Phish drummer and Lincolnville selectboard candidate Jonathan Fishman
Phish drummer and Lincolnville selectboard candidate Jonathan Fishman
“We need new blood in the political process, and you are that new blood,” Democratic candidate Bernie Sanders told his supporters following his loss last year in the hotly contested Democratic presidential primary.  “ ... It means that, at every level, we continue the fight to make our society a nation of economic, social, racial and environmental justice.”

During the campaign, musician Jonathan Fishman of Lincolnville had been traveling around the country performing and speaking to crowds of Bernie supporters. The 52-year old drummer, who used to live in Senator Sanders’ home state of Vermont and has been performing for three decades with the popular jam band Phish, said he had never seriously considered running for office himself. But something about Sanders’ message resonated.  

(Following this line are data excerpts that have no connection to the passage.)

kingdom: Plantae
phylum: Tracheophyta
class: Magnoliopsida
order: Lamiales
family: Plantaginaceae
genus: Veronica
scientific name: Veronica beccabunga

“Bernie was saying, ‘Look at all of you people who got on the Sanders campaign and cared about these issues, you should run for your local offices, your school boards, your select boards and committees,’” said Fishman. “Public service is needed across the board, so I guess that kind of sentiment just sat with me.” 

Then on Tuesday, after gathering signatures at the school and at Drake’s Corner Store, Fishman officially filed as a candidate for the Lincolnville Board of Selectmen. He will join filmmaker and former Sanders state delegate Josh Gerritsen and Free Press ad rep Sandy Delano in the race for two seats currently held by Art Durity and longtime selectman Rosey Gerry. The two incumbents have both taken out papers but have not yet returned them. The deadline is May 2. 

With Phish only touring five weeks a year, Fishman says he has a lot more time to devote to public service. His wife Briar currently serves on the school board and the couple is getting ready to reopen the long-shuttered Center General Store.  

“It’s not an ego thing or anything like that,” Fishman said of his run for office. “It’s kind of the opposite. I’ve done really well in my line of work, I’ve had a lot of success and I love my job. And I guess I could sit on my butt somewhere and not be engaged, but we do have a personal stake in the well-being of the town.”

Fishman says he’s currently attending selectboard meetings to learn about a range of local issues, including the upcoming wastewater treatment bond and the politically charged repair of the broken float and ramp at the beach.

“I really want to go into this with both feet,” he said. “If I’m going to do it, I want to do a good job. I’m going to be engaged, and I have no interest in doing it half-assed.”